# TASK ITEM
Output exactly, please, the lines of the records below from the one containing "right shoulder: (463, 221)" through the final line.

** EXTRACTED DATA follows **

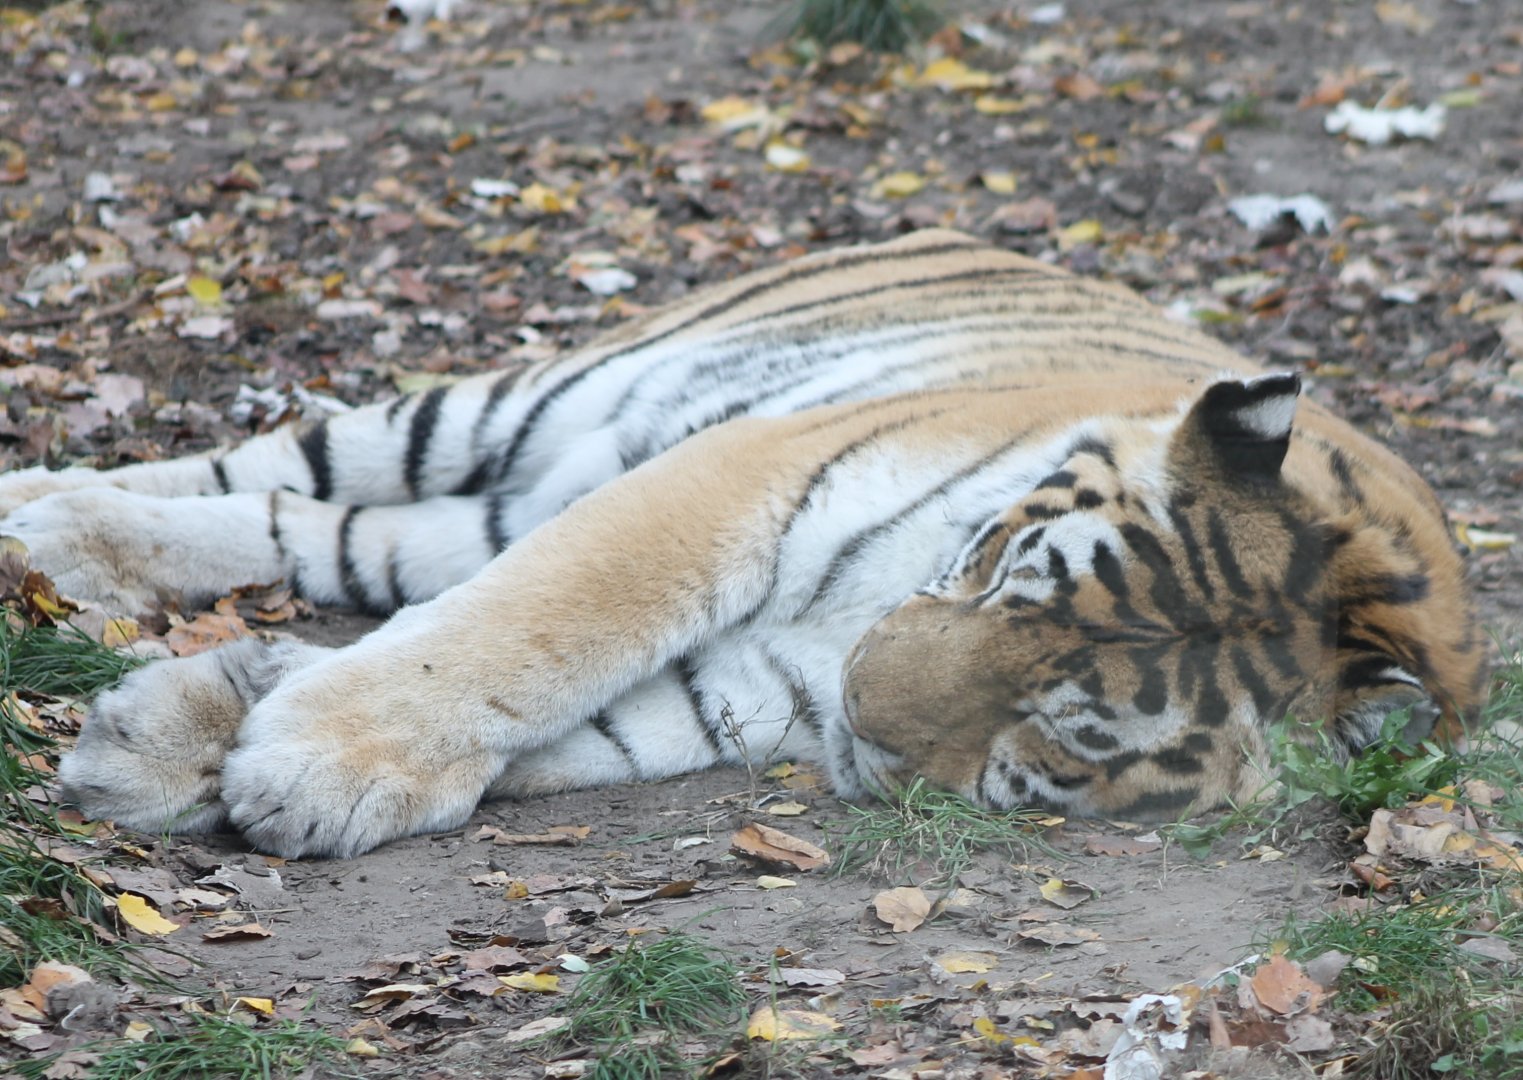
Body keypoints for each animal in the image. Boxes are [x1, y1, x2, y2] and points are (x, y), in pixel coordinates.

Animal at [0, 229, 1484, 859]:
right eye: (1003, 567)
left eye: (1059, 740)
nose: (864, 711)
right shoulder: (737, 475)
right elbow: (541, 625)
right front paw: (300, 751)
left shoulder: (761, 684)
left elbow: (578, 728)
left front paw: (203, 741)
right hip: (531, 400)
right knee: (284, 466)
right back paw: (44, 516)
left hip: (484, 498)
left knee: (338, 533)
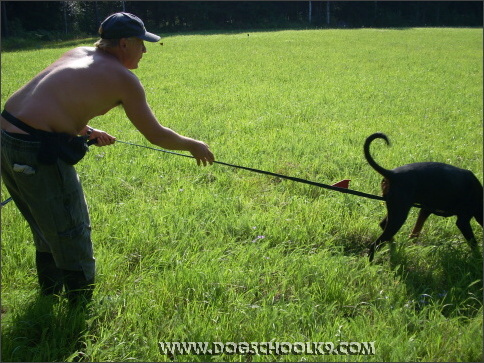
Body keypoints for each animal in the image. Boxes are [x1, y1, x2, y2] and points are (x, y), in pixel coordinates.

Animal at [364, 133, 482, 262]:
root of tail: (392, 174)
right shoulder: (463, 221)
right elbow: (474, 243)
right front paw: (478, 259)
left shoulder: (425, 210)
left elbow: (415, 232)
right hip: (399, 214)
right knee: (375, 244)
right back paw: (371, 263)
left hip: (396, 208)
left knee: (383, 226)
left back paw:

** End of EXTRACTED DATA **

# SOLUTION TO THE EXERCISE
right shoulder: (463, 221)
right elbow: (474, 243)
right front paw: (478, 259)
left shoulder: (425, 210)
left elbow: (415, 232)
right hip: (399, 214)
right knee: (375, 244)
right back paw: (371, 263)
left hip: (396, 208)
left knee: (383, 226)
left back paw:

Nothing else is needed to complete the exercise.